Seekers and Travellers
Contemporary Art of the Pacific Northwest Coast
(University of Washington Press)
Gary Wyatt is here working outside of the museum circuit. He has undertaken to find over thirty young artists of the First Nations in the Pacific Northwest --- mostly in the Vancouver area --- and publish some of their more impressive works, complete with photograph along with title, artist, locale and composition. The artists are invited to comment in a short essay on what they saw or what they sought to display when they created the helmet, headcarving, basket, cradleboard, bowl, or clan hat.
The figures are picture perfect and all of a piece. What I mean by that is that the photography is clean and precise, the color composition is excellent, and all the figures are taken with a uniform black background and similar size. The essays range from the cursory to the prolix. Glenn Tallio's Wolf Headdress of the Nuxalk from 2001 made of cedar, cedar bark, paint is accompanied by these thoughts:
Wolf is one of the first descendants of the Nuxalk people. He was sent, with a number of animals, to inhabit earth at the beginning of time by Atquentam, the chief deity residing in the land above.

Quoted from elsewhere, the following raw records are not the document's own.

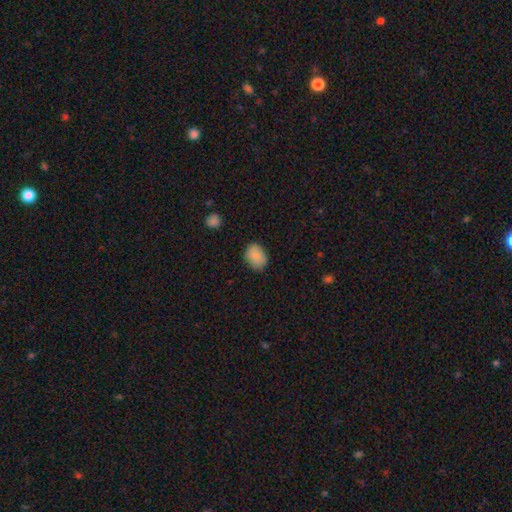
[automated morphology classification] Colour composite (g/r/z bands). It shows a smooth galaxy with no disk features (86%) that is in between round and cigar-shaped (73%). Merging: none (80%).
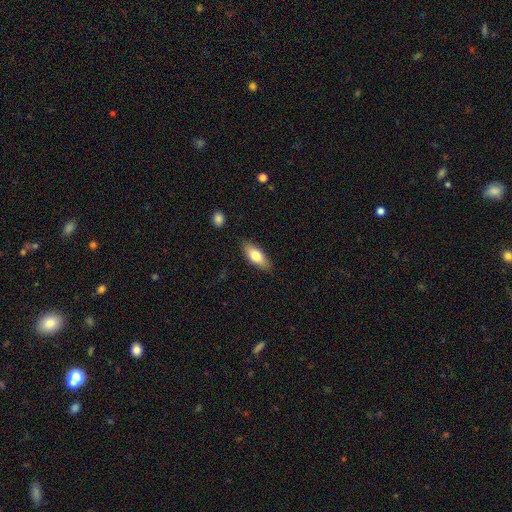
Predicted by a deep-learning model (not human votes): smooth 75%, featured or disk 19%, star or artifact 6%. Down the decision tree: how rounded — in between (75%); merging — none (84%).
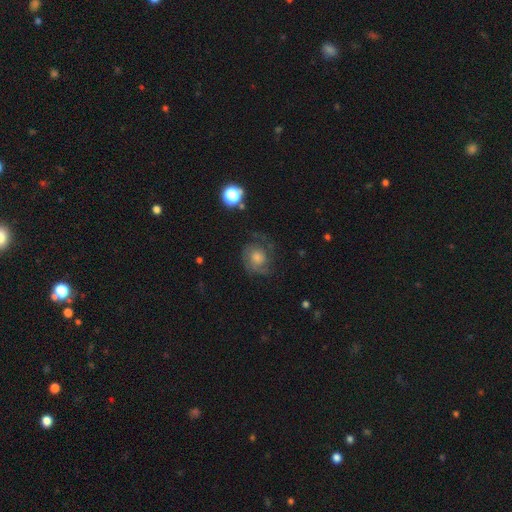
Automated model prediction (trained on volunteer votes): This appears to be a featured or disk galaxy (66%) with no bar (76%), 2 (48%) tight (50%) spiral arms (92%) and a moderate central bulge (51%). Merging: none (71%).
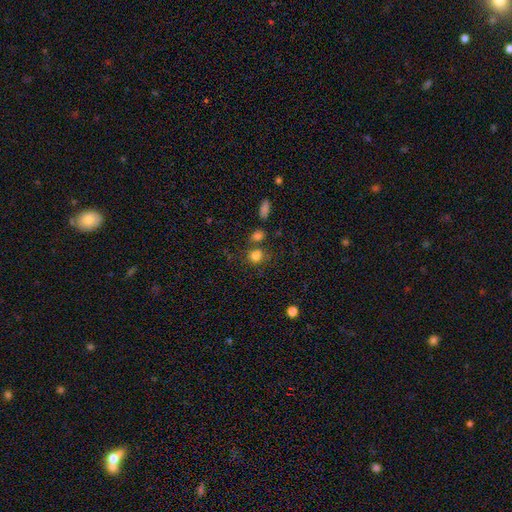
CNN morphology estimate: Smooth or featured? Predicted: smooth (p=0.80). How rounded? Predicted: round (p=0.80). Merging? Predicted: none (p=0.67).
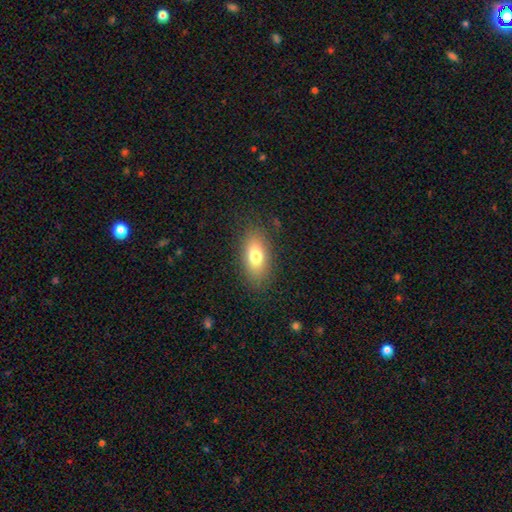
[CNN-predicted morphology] Q: Smooth or featured?
A: smooth (76%); runner-up: featured or disk (15%)
Q: How rounded?
A: in between (85%); runner-up: cigar-shaped (8%)
Q: Merging?
A: none (84%); runner-up: minor disturbance (11%)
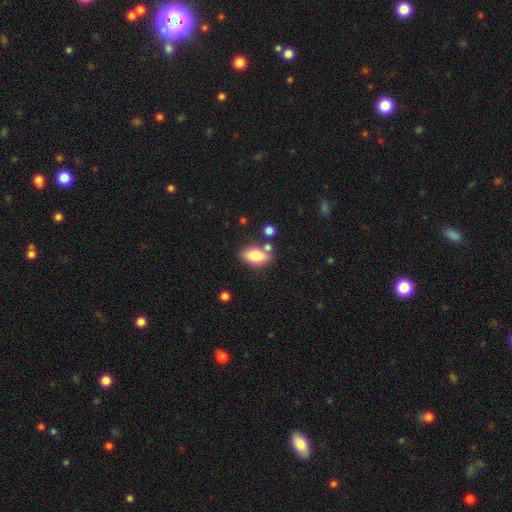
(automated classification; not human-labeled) smooth_or_featured: smooth (p=0.80) [alt: featured or disk p=0.12]
how_rounded: in between (p=0.88) [alt: round p=0.08]
merging: none (p=0.68) [alt: merger p=0.14]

Compare this to Jay Simeon's representation of the "Weeping Frog Mother" from the Haida/Cree with an extended exegesis on the Volcano Woman, who chastises the village chief because some of the tribe have killed a creature of the forest; because she is mocked and ignored, a volcano erupts and destroys the village.

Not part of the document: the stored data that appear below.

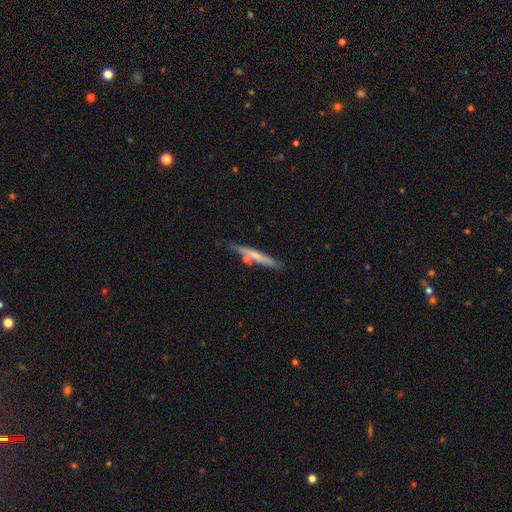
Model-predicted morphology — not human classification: type=smooth (53%); roundness=cigar-shaped (94%); merging=none (76%).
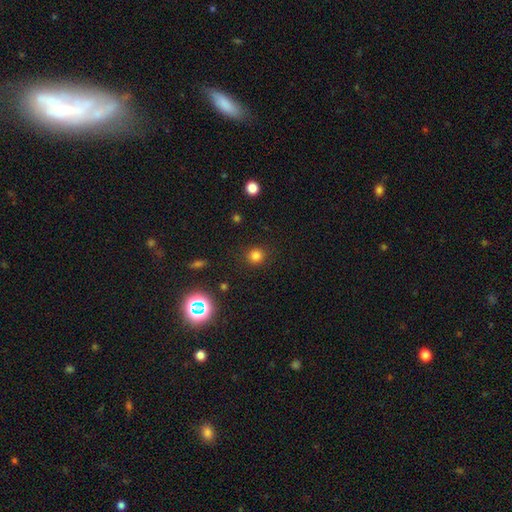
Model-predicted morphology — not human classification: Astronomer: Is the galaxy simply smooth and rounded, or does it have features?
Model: smooth — 79%.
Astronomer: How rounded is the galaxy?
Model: round — 91%.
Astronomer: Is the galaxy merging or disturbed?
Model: none — 90%.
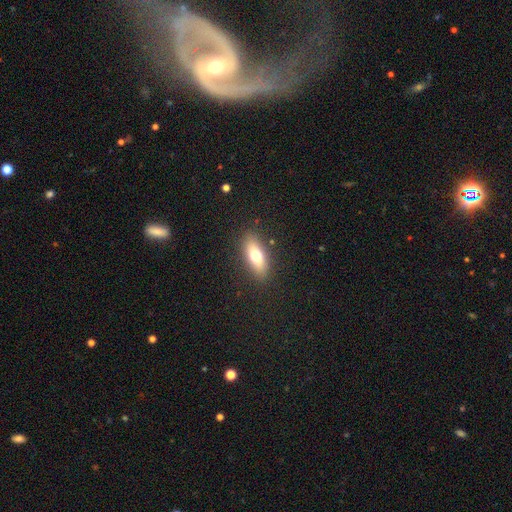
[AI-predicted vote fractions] Overall: smooth (68%). How rounded: in between (69%). Merging: none (86%).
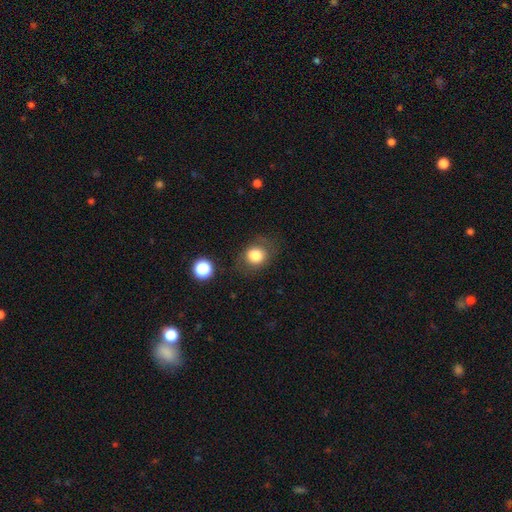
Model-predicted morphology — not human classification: smooth_or_featured: smooth (p=0.80) [alt: featured or disk p=0.10]
how_rounded: round (p=0.64) [alt: in between p=0.35]
merging: none (p=0.72) [alt: minor disturbance p=0.17]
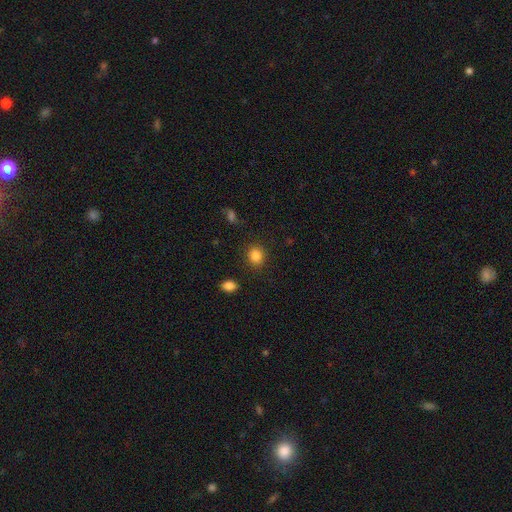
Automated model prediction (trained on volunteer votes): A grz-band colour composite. It shows a smooth galaxy with no disk features (86%) that is round (76%). Merging: none (87%).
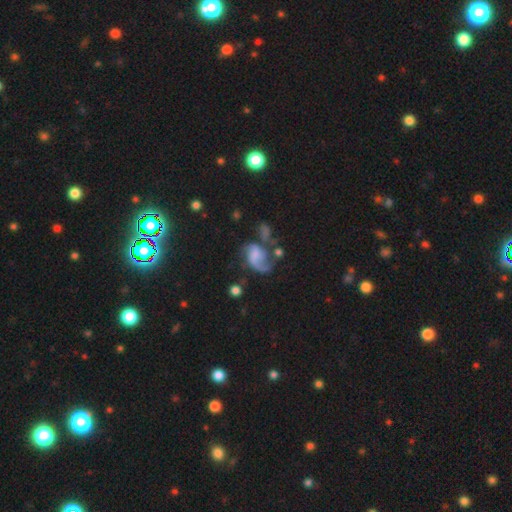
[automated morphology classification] Smooth or featured?
  - featured or disk: 74% *
  - smooth: 18%
  - star or artifact: 9%
Edge-on disk?
  - no: 98% *
  - yes: 2%
Bar?
  - no: 51% *
  - weak: 39%
  - strong: 10%
Spiral arms?
  - yes: 92% *
  - no: 8%
Spiral winding?
  - loose: 51% *
  - medium: 38%
  - tight: 11%
Spiral arm count?
  - 2: 68% *
  - 1: 22%
  - can't tell: 5%
  - 3: 2%
  - 4: 1%
  - more than 4: 1%
Bulge size?
  - none: 42% *
  - small: 25%
  - moderate: 20%
  - large: 11%
  - dominant: 3%
Merging?
  - none: 35% *
  - major disturbance: 28%
  - minor disturbance: 19%
  - merger: 18%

The excellent reproductions that showcase the art here and the general grace of the book make it a fine candidate for my favorite way of honoring a beautiful art book: that is, rip it up. What I mean is you should attack it with a fine razor, cut out the most lovely of the reproductions, trim them exactly, frame them and hang them on the wall. They are too exquisite to lie hidden behind the covers of a book on your coffee table.
My special preferences are for the carvings of Tim Paul, the eerie but beautiful wolf headdress of Glenn Tallio [Fig 1 above], the exquisitely startling butterfly headdress of Robert Davidson, the wicked (and wickedly smiling) grizzly by Stan Bevan, the strangely unsettling frog mask of Dempsey Bob, and the Malachan Warrior's Mask by William Kuhnley, Jr. [Fig 2 below] --- but chacun à son gout.